There should also be a stronger focus on modernising the power grid. Already in response to the crisis, the Ukrainian and Moldovan power grids have been synchronised with the Continental European Grid.
This action removed the two nations from the legacy Soviet grid which also includes Russia and Belarus. While plans to link Ukraine and Moldova to the European power grid already existed, the invasion caused grid operators to rush to complete the work over a year early.
Grid interconnectors are seen as a vital way to support Ukraine during the crisis: if domestic power sources are damaged, other European countries could export power to help keep essential services running.
Further than this immediate need, European countries should continue to strengthen the interconnections between their national grids.
Doing so would help to maintain a stable electricity supply as the use of variable renewable energy increases. It can also help to balance the effects of domestic shortages, whether from unplanned outages or disruption due to routine maintenance. In general, grid modernisation and flexibility will be key for enabling the transition to a sustainable energy system.

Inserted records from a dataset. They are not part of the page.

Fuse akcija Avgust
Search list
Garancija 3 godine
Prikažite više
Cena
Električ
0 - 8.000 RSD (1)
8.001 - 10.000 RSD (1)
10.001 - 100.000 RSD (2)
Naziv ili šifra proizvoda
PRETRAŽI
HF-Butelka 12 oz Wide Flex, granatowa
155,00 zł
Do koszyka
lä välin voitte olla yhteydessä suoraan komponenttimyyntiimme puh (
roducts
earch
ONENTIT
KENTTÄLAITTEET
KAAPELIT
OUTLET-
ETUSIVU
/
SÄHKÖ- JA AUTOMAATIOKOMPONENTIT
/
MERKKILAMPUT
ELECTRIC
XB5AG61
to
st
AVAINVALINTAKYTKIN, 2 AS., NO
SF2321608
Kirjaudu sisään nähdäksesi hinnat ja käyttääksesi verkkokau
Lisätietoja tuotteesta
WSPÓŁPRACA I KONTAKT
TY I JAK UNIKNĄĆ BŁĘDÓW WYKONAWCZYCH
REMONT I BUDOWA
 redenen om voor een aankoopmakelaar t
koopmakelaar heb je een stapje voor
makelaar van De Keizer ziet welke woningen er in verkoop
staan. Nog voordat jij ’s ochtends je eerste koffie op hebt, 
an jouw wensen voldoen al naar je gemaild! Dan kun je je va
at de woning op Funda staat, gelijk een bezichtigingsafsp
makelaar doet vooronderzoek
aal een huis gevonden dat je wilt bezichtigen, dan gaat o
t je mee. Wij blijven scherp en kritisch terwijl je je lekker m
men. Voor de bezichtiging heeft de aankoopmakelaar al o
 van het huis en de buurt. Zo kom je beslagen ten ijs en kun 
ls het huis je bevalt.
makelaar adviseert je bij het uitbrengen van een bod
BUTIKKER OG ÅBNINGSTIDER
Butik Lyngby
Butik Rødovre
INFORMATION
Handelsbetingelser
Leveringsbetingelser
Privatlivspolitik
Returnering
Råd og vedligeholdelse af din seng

The time for change is now
While the choices to be made about the energy system are complex, that is not an excuse to delay. The conflict in Ukraine has underscored the need for immediate action from national and EU leaders. And the EU has been remarkably united in the weeks following the Russian invasion, in contrast to its often-chaotic process. Leaders should harness this spirit of action and cooperation to make bold changes to the EU’s energy transition pathway. Doing so will not only show Russia that the rest of Europe is a united front that will not be complicit in enabling Russian expansionism – it will also help the EU achieve its decarbonisation goals.